# Conseils pour échanger pc portable contre iPad 2



## Lucasvollekndt (13 Février 2012)

Bonjour,

Tout d'abord je tiens a vous remercier d'avance pour l'attention que vous allez m'accorder.

J'ai la possibilité d'échanger un ordinateur portable asus N82J netbook d'une valeur de 1000 euros qui a un ans contre un iPad 2 32go wifi, j'ai besoin de vos conseils pour savoir si l'échange est juste. Sachant que l'ipad 2 32go wifi coûte 570 euros. 
Je m'en sépare car je n'en es pas l'utilité étant donné que j'ai une tour déjà bien monté et surtout que l'ultra portabilitée de l'ipad est vraiment tentante.
Je devrais m'en servire pour internet, mail, petit traitement de texte ...

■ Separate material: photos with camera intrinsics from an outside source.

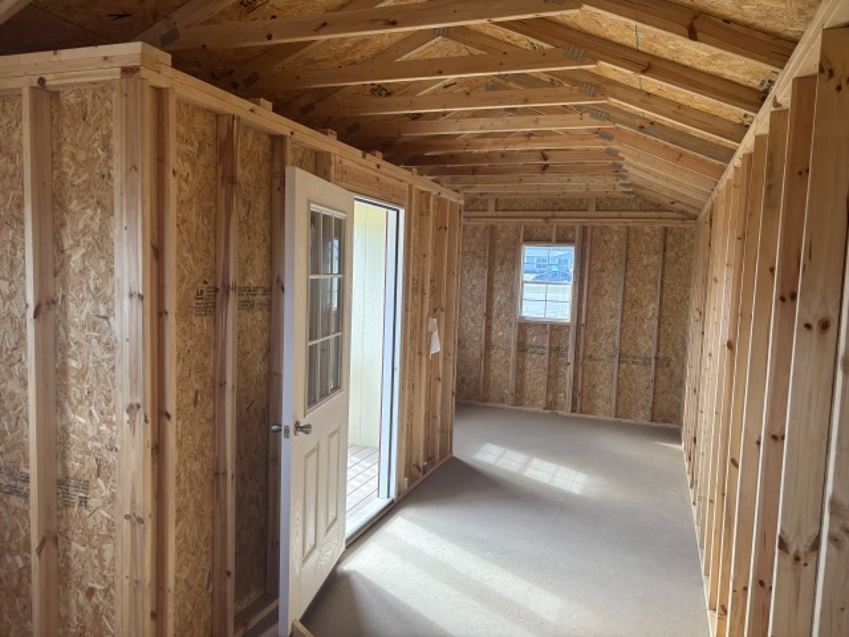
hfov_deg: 67.3
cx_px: 424
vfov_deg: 53.1
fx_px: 638
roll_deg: -1.2
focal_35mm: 26
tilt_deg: -5.9
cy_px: 318
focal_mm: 5.96
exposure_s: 1/135
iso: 50
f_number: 1.6
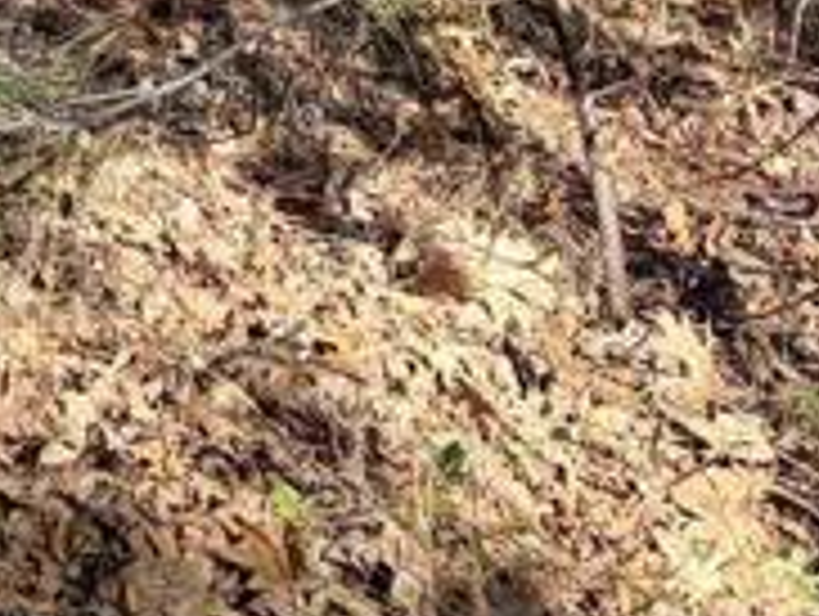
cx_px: -1454
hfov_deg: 10.5
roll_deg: -1.4
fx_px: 3459
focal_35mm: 146
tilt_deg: -20.0
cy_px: -836
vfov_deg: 9.2
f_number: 1.6
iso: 50
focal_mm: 5.96
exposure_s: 1/1196
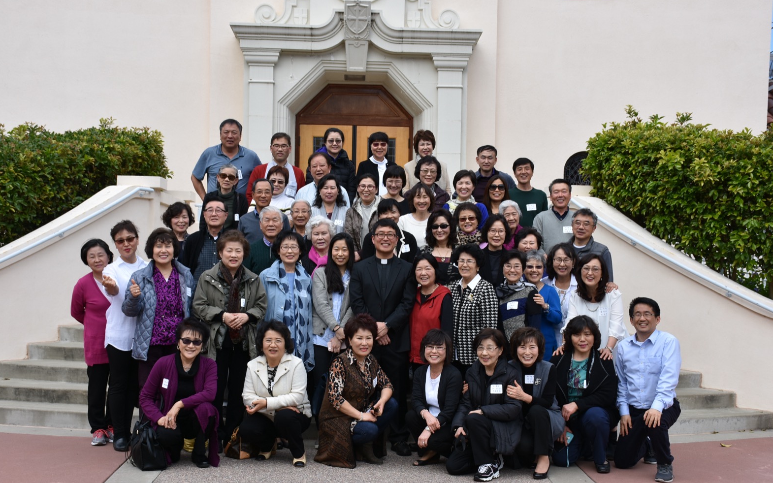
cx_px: 381
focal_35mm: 53
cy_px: 249
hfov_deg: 38.2
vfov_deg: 24.4
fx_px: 1116
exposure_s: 1/500
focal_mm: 34
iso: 320
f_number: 8
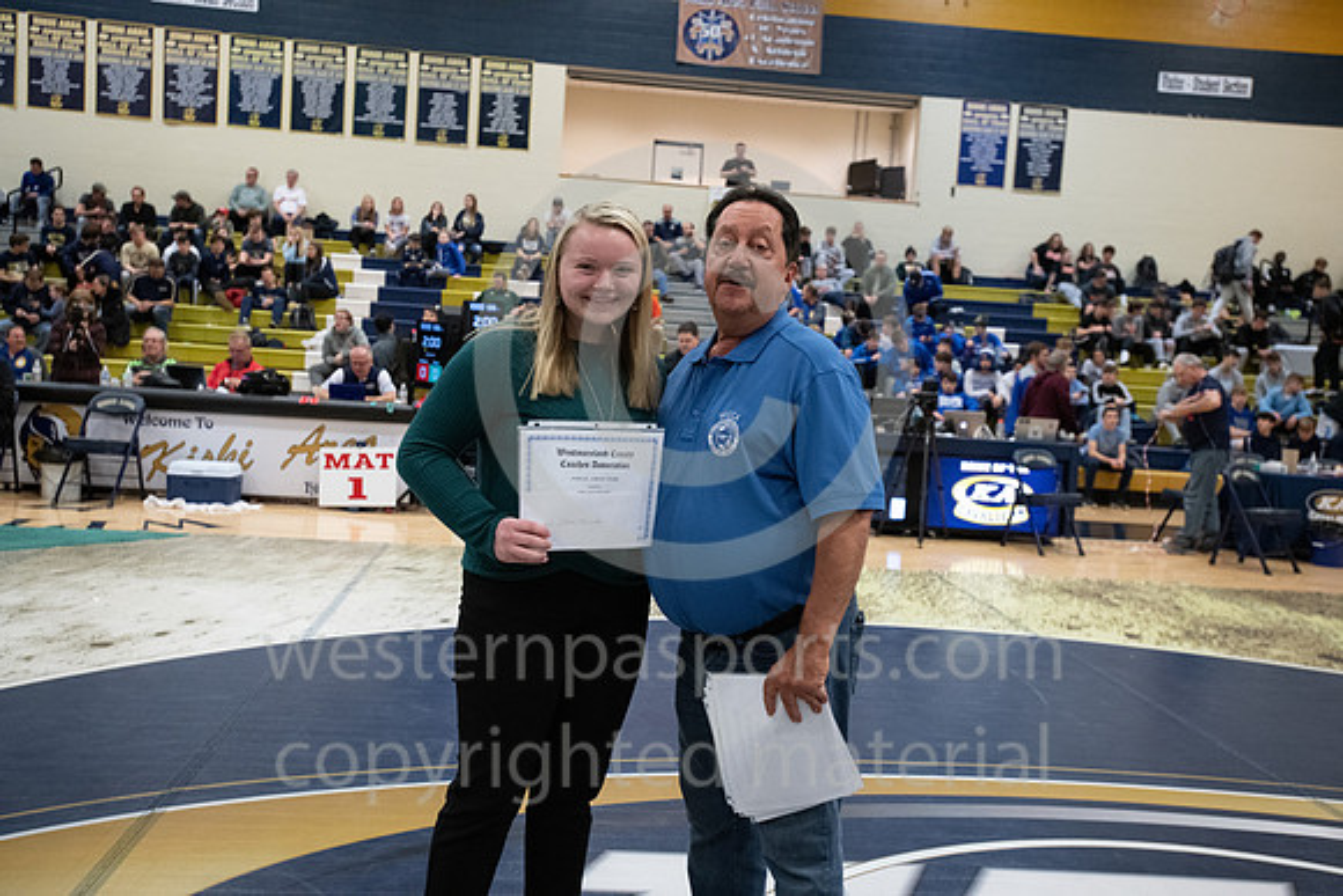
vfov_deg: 37.9
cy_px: 448
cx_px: 672
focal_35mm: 35
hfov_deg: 54.4
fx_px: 1306
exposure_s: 1/160
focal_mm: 35
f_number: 5.6
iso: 5000
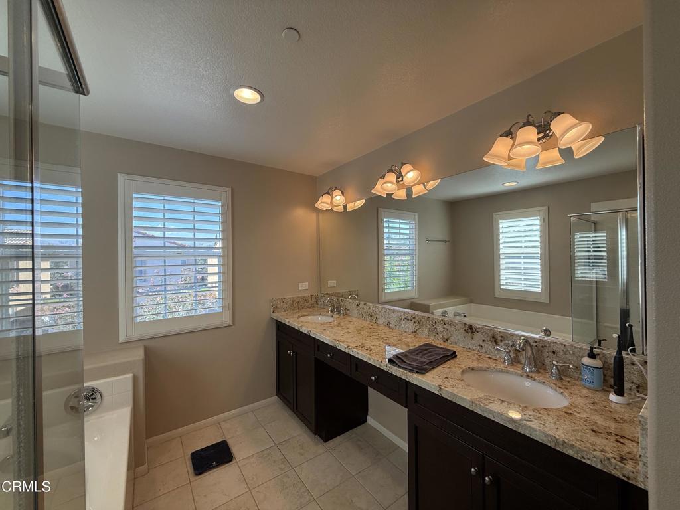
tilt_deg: +0.6
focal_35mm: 14
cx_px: 340
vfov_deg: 85.7
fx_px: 275
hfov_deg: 102.1
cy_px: 255
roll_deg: -0.1
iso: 64
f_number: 2.2
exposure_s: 1/147
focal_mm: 2.22
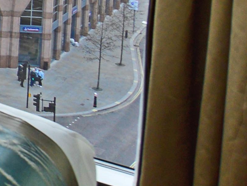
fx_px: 928
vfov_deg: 10.1
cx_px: -525
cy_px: -245
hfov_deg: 10.3
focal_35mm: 130
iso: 320
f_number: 8
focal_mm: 18
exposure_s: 1/100
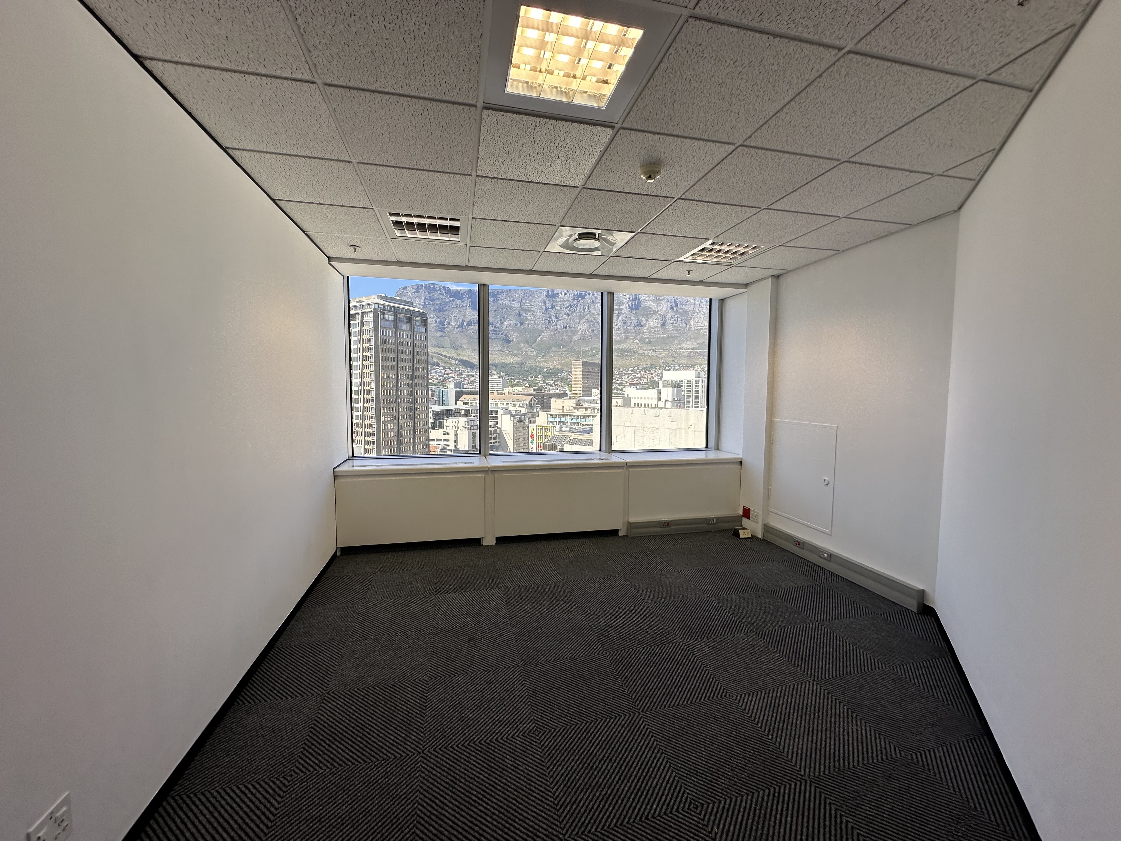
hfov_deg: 102.1
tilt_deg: -3.6
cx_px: 560
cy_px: 420
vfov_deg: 85.7
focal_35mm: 14
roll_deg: -0.4
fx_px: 453
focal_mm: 2.22
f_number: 2.2
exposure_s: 1/276
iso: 40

Voilà est ce une bêtise de faire ça ?

Cordialement Lucas Vollekindt.


----------



## Gwen (13 Février 2012)

Non, ça me semble même un bon choix. Le prix ne rentre pas vraiment en compte. C'est ton utilisation qui est importante.

32*Go c'est déjà un bon modèle. C'est un iPad 2. Donc, récent. 

Vu tes arguments, ça semble intéressant.


----------



## PERROCCINA (13 Février 2012)

Bonjour,

Evidemment, vu la décote qu'a déjà dû subir ton portable, côté coût ça doit être intéressant, en revanche, si tu es intéressé par la portabilité, choisis plutôt un ipad 3G. Moi je dois compter sur les hotspots de mon fournnisseur et c'est souvent leger.

A+


----------



## Lucasvollekndt (14 Février 2012)

Bonjour,

Merci de vos réponses, je vais donc attendre d'avoir d'autre propositions ! 
Je vais relancer mon annonce et au pire je prendrais le 32go en wifi ! 
Sinon je pensais je vais prendre un forfé bnu de bouyge pour faire de mon portable un routeur wifi ! Vous en pensez quoi ? Compatible iPad ?


----------



## Cédric74 (18 Février 2012)

Surtout réfléchis bien à l'utilisation, on ne travaille pas sur un Ipad comme sur un portable. C'est quand même mieux foutu sur un ordi.


----------